[Page images and extracted text]
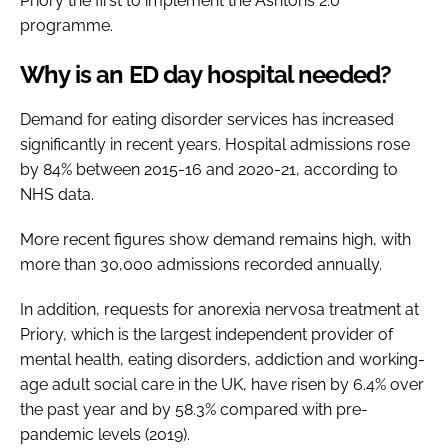
Priory the first to implement the Ashtons 2.0
programme.
Why is an ED day hospital needed?
Demand for eating disorder services has increased
significantly in recent years. Hospital admissions rose
by 84% between 2015-16 and 2020-21, according to
NHS data.
More recent figures show demand remains high, with
more than 30,000 admissions recorded annually.
In addition, requests for anorexia nervosa treatment at
Priory, which is the largest independent provider of
mental health, eating disorders, addiction and working-
age adult social care in the UK, have risen by 6.4% over
the past year and by 58.3% compared with pre-
pandemic levels (2019).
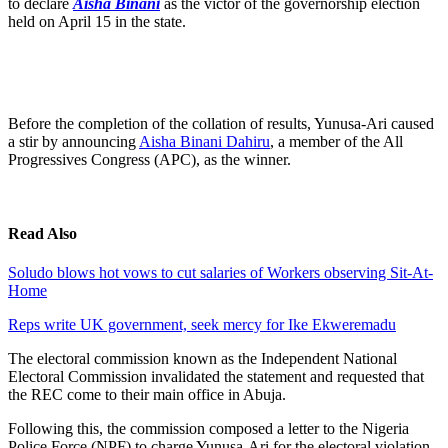
to declare
Aisha Binani
as the victor of the governorship election
held on April 15 in the state.
Before the completion of the collation of results, Yunusa-Ari caused
a stir by announcing
Aisha Binani Dahiru
, a member of the All
Progressives Congress (APC), as the winner.
Read Also
Soludo blows hot vows to cut salaries of Workers observing Sit-At-
Home
Reps write UK government, seek mercy for Ike Ekweremadu
The electoral commission known as the Independent National
Electoral Commission invalidated the statement and requested that
the REC come to their main office in Abuja.
Following this, the commission composed a letter to the Nigeria
Police Force (NPF) to charge Yunusa-Ari for the electoral violation.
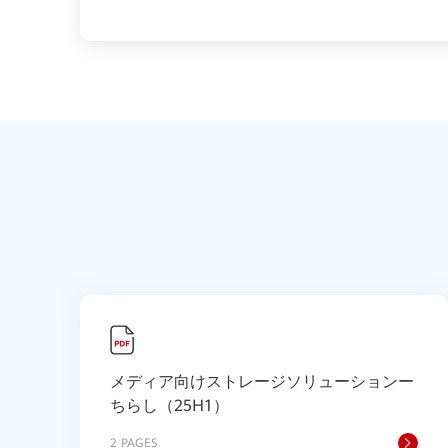
メディア向けストレージソリューションー
ちらし（25H1）
2 PAGES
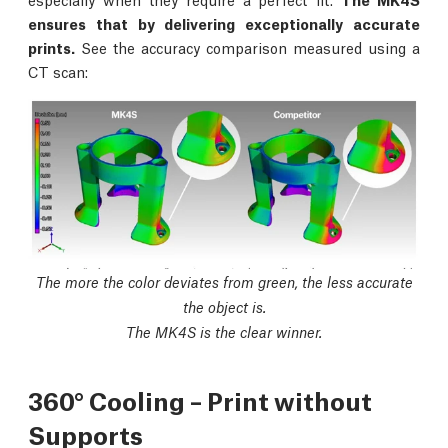
ensures that by delivering exceptionally accurate
prints.
See the accuracy comparison measured using a
CT scan:
The more the color deviates from green, the less accurate
the object is.
The MK4S is the clear winner.
360° Cooling – Print without
Supports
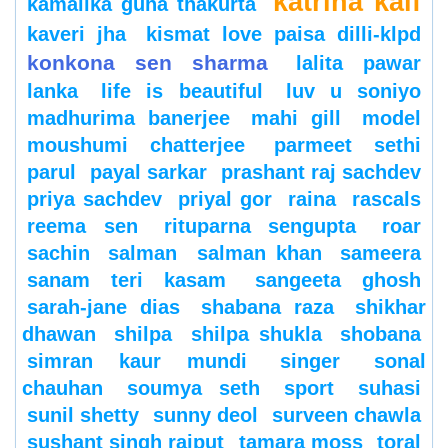
katrina kaif
kamalika guha thakurta
kaveri jha
kismat love paisa dilli-klpd
konkona sen sharma
lalita pawar
lanka
life is beautiful
luv u soniyo
madhurima banerjee
mahi gill
model
moushumi chatterjee
parmeet sethi
parul
payal sarkar
prashant raj sachdev
priya sachdev
priyal gor
raina
rascals
reema sen
rituparna sengupta
roar
sachin
salman
salman khan
sameera
sanam teri kasam
sangeeta ghosh
sarah-jane dias
shabana raza
shikhar
dhawan
shilpa
shilpa shukla
shobana
simran kaur mundi
singer
sonal
chauhan
soumya seth
sport
suhasi
sunil shetty
sunny deol
surveen chawla
sushant singh rajput
tamara moss
toral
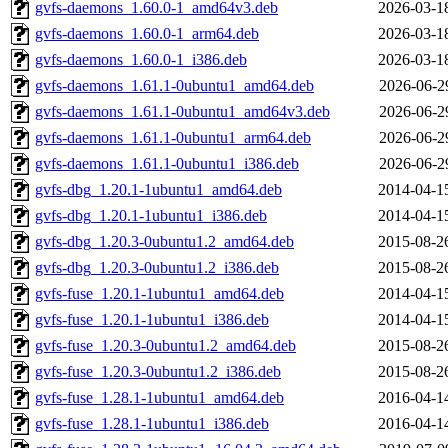
gvfs-daemons_1.60.0-1_amd64v3.deb
2026-03-1
gvfs-daemons_1.60.0-1_arm64.deb
2026-03-1
gvfs-daemons_1.60.0-1_i386.deb
2026-03-1
gvfs-daemons_1.61.1-0ubuntu1_amd64.deb
2026-06-2
gvfs-daemons_1.61.1-0ubuntu1_amd64v3.deb
2026-06-2
gvfs-daemons_1.61.1-0ubuntu1_arm64.deb
2026-06-2
gvfs-daemons_1.61.1-0ubuntu1_i386.deb
2026-06-2
gvfs-dbg_1.20.1-1ubuntu1_amd64.deb
2014-04-1
gvfs-dbg_1.20.1-1ubuntu1_i386.deb
2014-04-1
gvfs-dbg_1.20.3-0ubuntu1.2_amd64.deb
2015-08-2
gvfs-dbg_1.20.3-0ubuntu1.2_i386.deb
2015-08-2
gvfs-fuse_1.20.1-1ubuntu1_amd64.deb
2014-04-1
gvfs-fuse_1.20.1-1ubuntu1_i386.deb
2014-04-1
gvfs-fuse_1.20.3-0ubuntu1.2_amd64.deb
2015-08-2
gvfs-fuse_1.20.3-0ubuntu1.2_i386.deb
2015-08-2
gvfs-fuse_1.28.1-1ubuntu1_amd64.deb
2016-04-1
gvfs-fuse_1.28.1-1ubuntu1_i386.deb
2016-04-1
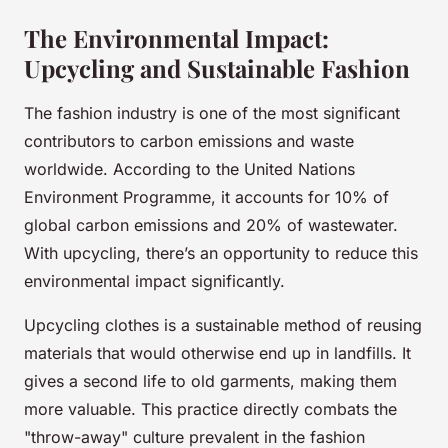
The Environmental Impact:
Upcycling and Sustainable Fashion
The fashion industry is one of the most significant
contributors to carbon emissions and waste
worldwide. According to the United Nations
Environment Programme, it accounts for 10% of
global carbon emissions and 20% of wastewater.
With upcycling, there’s an opportunity to reduce this
environmental impact significantly.
Upcycling clothes is a sustainable method of reusing
materials that would otherwise end up in landfills. It
gives a second life to old garments, making them
more valuable. This practice directly combats the
"throw-away" culture prevalent in the fashion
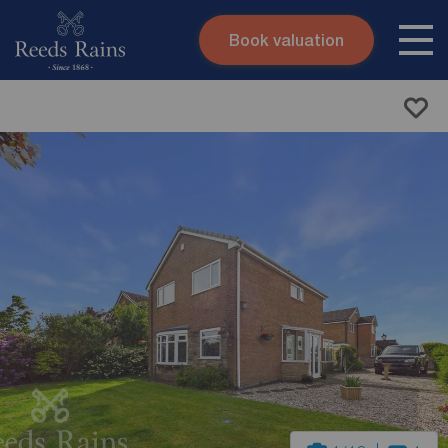
Book valuation
Skip to content
Search site
Instant valuation
Contact
Submit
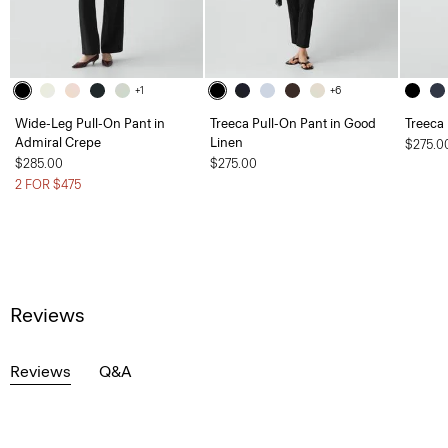
+1
+6
Wide-Leg Pull-On Pant in
Treeca Pull-On Pant in Good
Treeca
Admiral Crepe
Linen
$275.0
$285.00
$275.00
2 FOR $475
Reviews
Reviews
Q&A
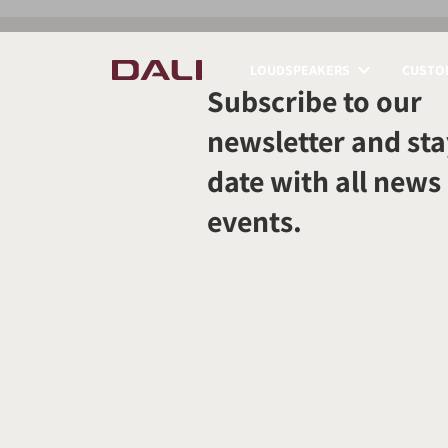
LOUDSPEAKERS
CUSTOM
Subscribe to our
COMPARE PRODUCT
newsletter and sta
date with all news
events.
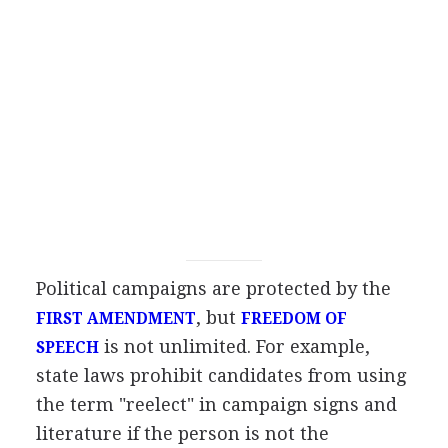
Political campaigns are protected by the
, but
FIRST AMENDMENT
FREEDOM OF
is not unlimited. For example,
SPEECH
state laws prohibit candidates from using
the term "reelect" in campaign signs and
literature if the person is not the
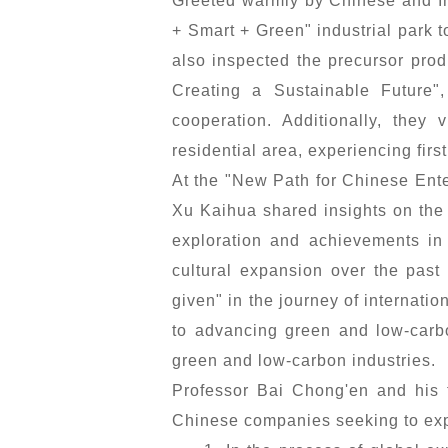
Greeted warmly by Chinese and In
+ Smart + Green" industrial park 
also inspected the precursor pro
Creating a Sustainable Future"
cooperation. Additionally, they
residential area, experiencing fir
At the "New Path for Chinese Ente
Xu Kaihua shared insights on the
exploration and achievements in 
cultural expansion over the pas
given" in the journey of internati
to advancing green and low-carbo
green and low-carbon industries.
Professor Bai Chong'en and his 
Chinese companies seeking to exp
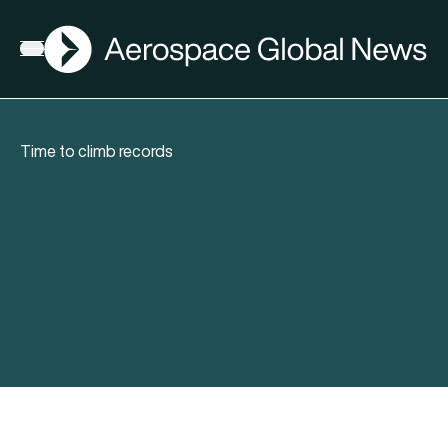
AGN
Open menu
Time to climb records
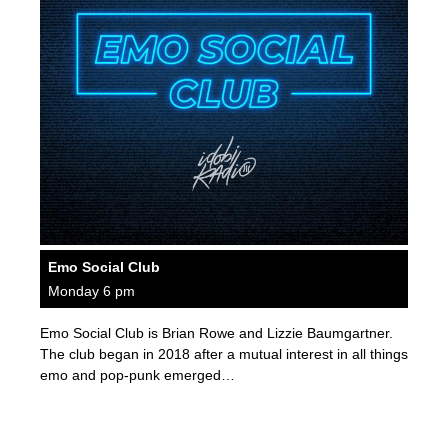
Emo Social Club
Monday 6 pm
Emo Social Club is Brian Rowe and Lizzie Baumgartner.
The club began in 2018 after a mutual interest in all things
emo and pop-punk emerged…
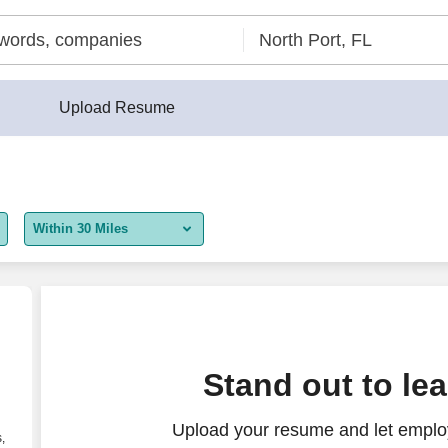
Upload Resume
Within 30 Miles
5 miles
10 miles
30 miles
Stand out to le
50 miles
Upload your resume and let employ
100 miles
,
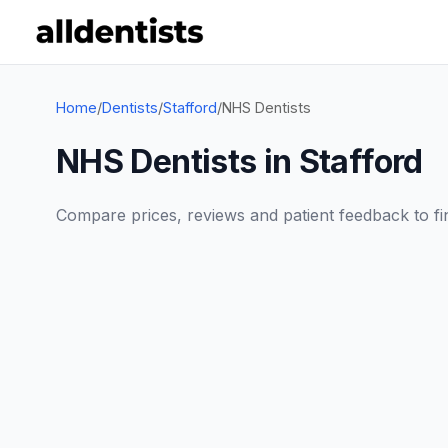
Home
/
Dentists
/
Stafford
/
NHS Dentists
NHS Dentists in Stafford
Compare prices, reviews and patient feedback to find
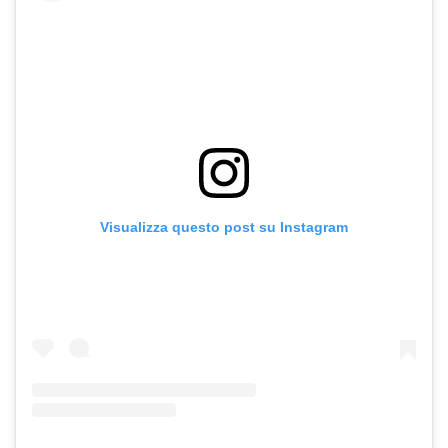
Visualizza questo post su Instagram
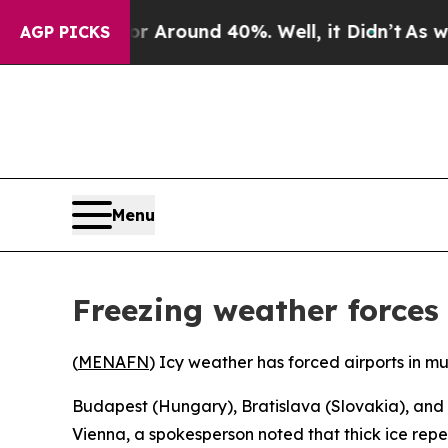
e a Floor Around 40%. Well, it Didn’t
As war Wi
AGP PICKS
Menu
Freezing weather forces
(
MENAFN
) Icy weather has forced airports in mu
Budapest (Hungary), Bratislava (Slovakia), and
Vienna, a spokesperson noted that thick ice rep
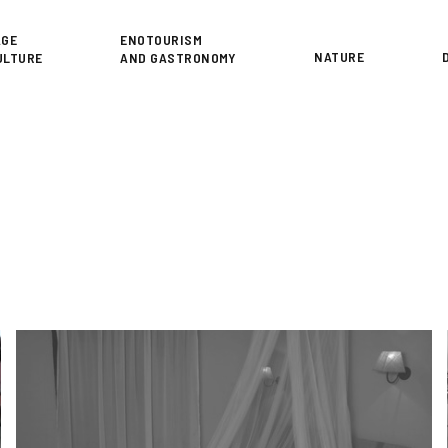
or
AGE
ENOTOURISM
NATURE
ULTURE
AND GASTRONOMY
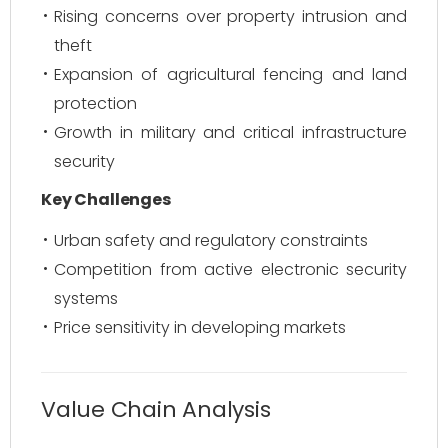
Rising concerns over property intrusion and
theft
Expansion of agricultural fencing and land
protection
Growth in military and critical infrastructure
security
Key Challenges
Urban safety and regulatory constraints
Competition from active electronic security
systems
Price sensitivity in developing markets
Value Chain Analysis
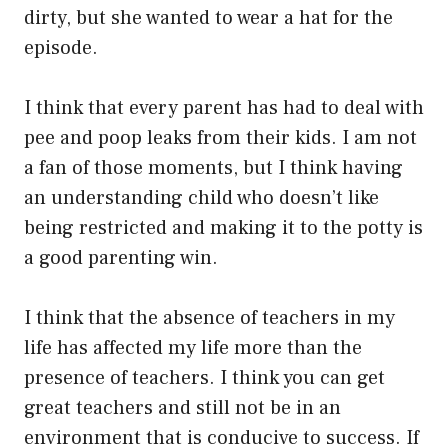
dirty, but she wanted to wear a hat for the
episode.
I think that every parent has had to deal with
pee and poop leaks from their kids. I am not
a fan of those moments, but I think having
an understanding child who doesn’t like
being restricted and making it to the potty is
a good parenting win.
I think that the absence of teachers in my
life has affected my life more than the
presence of teachers. I think you can get
great teachers and still not be in an
environment that is conducive to success. If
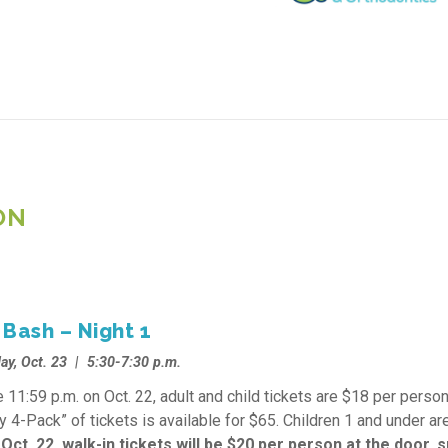
ON
Bash – Night 1
ay, Oct. 23 | 5:30-7:30 p.m.
 11:59 p.m. on Oct. 22, adult and child tickets are $18 per person
y 4-Pack” of tickets is available for $65. Children 1 and under are
 Oct. 22, walk-in tickets will be $20 per person at the door, 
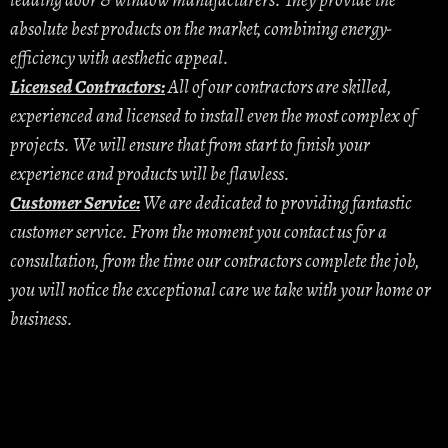
leading door & window manufacturers. They provide the
absolute best products on the market, combining energy-
efficiency with aesthetic appeal.
Licensed Contractors:
All of our contractors are skilled,
experienced and licensed to install even the most complex of
projects. We will ensure that from start to finish your
experience and products will be flawless.
Customer Service:
We are dedicated to providing fantastic
customer service. From the moment you contact us for a
consultation, from the time our contractors complete the job,
you will notice the exceptional care we take with your home or
business.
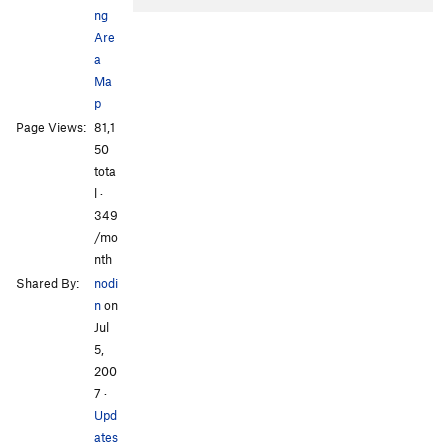
ng
Are
a
Ma
p
Page Views:
81,1
All Photos
All Photos
50
tota
l ·
349
/mo
nth
Shared By:
nodi
n
on
Jul
5,
200
7
·
Upd
ates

→ **Goal of the exercise**
Return the total of lines in these records that hold "significantly", without any other words.

→ **Answer**
2